An NDM-producing ST147-KL64 clone has been reported annually in other countries, such as the UK, the USA and Italy [18,19,20]. Recently, several cases have demonstrated the prevalence of NDM-producing K. pneumoniae associated with nosocomial infections, including cases in the USA, Pakistan and the Netherlands [9, 20, 21]. A previous study showed that the K. pneumoniae ST147 clone has a global distribution and that it has been responsible for several nosocomial outbreaks worldwide [5].

The emergence of the NDM-1-producing K. pneumoniae ST147-KL64 clone in a local tertiary care hospital is a concern not only for transmission in hospitals but also for the spread of community-acquired transmission.
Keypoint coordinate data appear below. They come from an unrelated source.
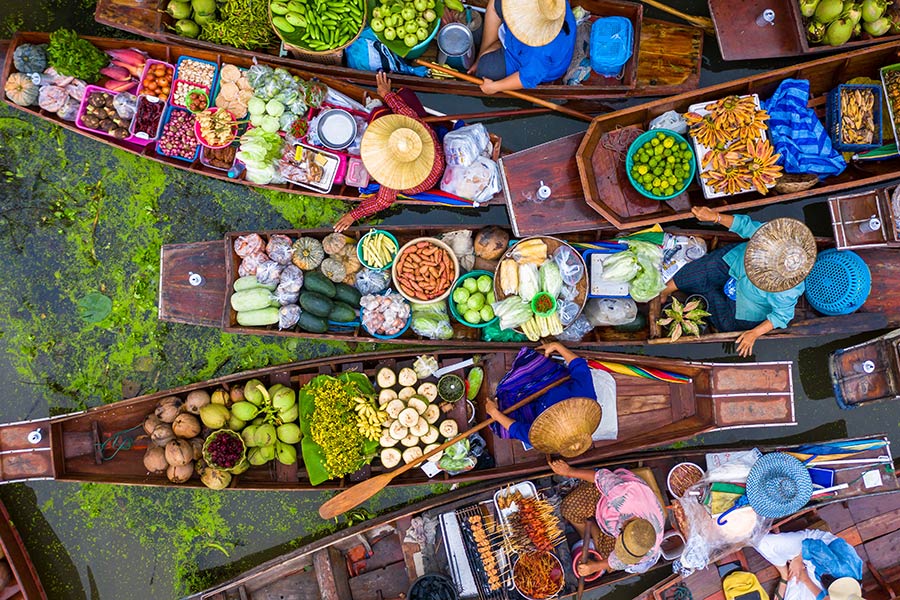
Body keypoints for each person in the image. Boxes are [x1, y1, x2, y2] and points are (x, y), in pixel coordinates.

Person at [659, 206, 817, 357]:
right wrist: (715, 217)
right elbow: (746, 226)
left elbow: (781, 316)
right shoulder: (775, 236)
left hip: (744, 305)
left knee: (726, 323)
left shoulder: (787, 290)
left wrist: (754, 333)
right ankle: (668, 288)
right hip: (733, 262)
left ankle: (703, 292)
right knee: (705, 269)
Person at [333, 72, 444, 232]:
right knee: (403, 100)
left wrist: (353, 215)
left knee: (376, 114)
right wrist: (386, 93)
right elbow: (404, 111)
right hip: (434, 158)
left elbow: (383, 201)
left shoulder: (393, 178)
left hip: (421, 182)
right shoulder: (420, 131)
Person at [549, 459, 665, 575]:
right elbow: (598, 477)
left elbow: (622, 562)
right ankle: (590, 536)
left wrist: (595, 567)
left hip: (610, 523)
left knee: (607, 560)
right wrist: (569, 471)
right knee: (569, 509)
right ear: (623, 527)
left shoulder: (647, 547)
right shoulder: (624, 497)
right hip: (606, 495)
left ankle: (591, 536)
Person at [486, 342, 597, 445]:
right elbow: (579, 366)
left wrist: (495, 413)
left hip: (536, 412)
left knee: (500, 426)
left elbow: (516, 429)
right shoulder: (585, 398)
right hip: (553, 384)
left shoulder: (543, 437)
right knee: (532, 367)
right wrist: (556, 346)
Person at [468, 0, 576, 94]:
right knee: (497, 3)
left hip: (528, 61)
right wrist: (480, 56)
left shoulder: (541, 49)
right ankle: (494, 46)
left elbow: (527, 77)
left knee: (485, 68)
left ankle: (498, 44)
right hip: (518, 43)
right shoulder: (548, 5)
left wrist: (494, 87)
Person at [754, 529, 865, 600]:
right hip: (816, 545)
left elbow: (822, 597)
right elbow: (812, 545)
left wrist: (804, 578)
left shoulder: (847, 594)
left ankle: (794, 570)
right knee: (762, 542)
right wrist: (798, 560)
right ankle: (784, 574)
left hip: (820, 572)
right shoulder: (837, 569)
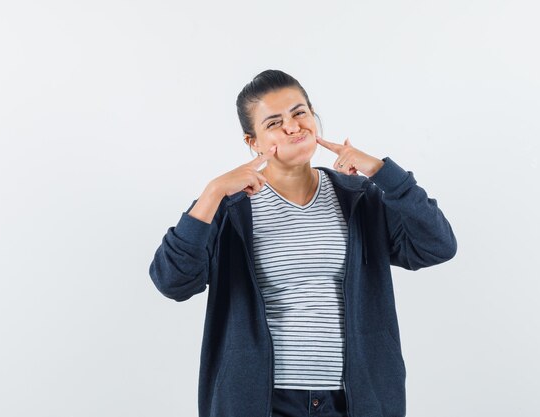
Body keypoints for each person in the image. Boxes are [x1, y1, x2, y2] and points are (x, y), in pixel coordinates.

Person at [149, 69, 457, 417]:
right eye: (274, 122)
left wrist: (381, 171)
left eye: (300, 113)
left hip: (354, 400)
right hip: (261, 403)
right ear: (253, 142)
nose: (293, 126)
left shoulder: (358, 198)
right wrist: (212, 192)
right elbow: (172, 281)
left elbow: (437, 244)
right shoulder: (229, 208)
Thus, increased monitoring is necessary to prevent the dissemination of high-risk clones, and adequate infection control measures against the spread of national and transnational infections, especially those targeting underlying mechanisms, are needed.

Conclusions

The results of this study indicated that persistent infections caused by NDM-1-producing K. pneumoniae ST147 occurred in a local tertiary care hospital in the Republic of Korea. Our findings indicate that NDM-1-producing K. pneumoniae ST147 may have been introduced via a common source, implying nosocomial transmission. Therefore, adequate infection control measures are necessary to prevent the further dissemination by nosocomial and endemic transmission.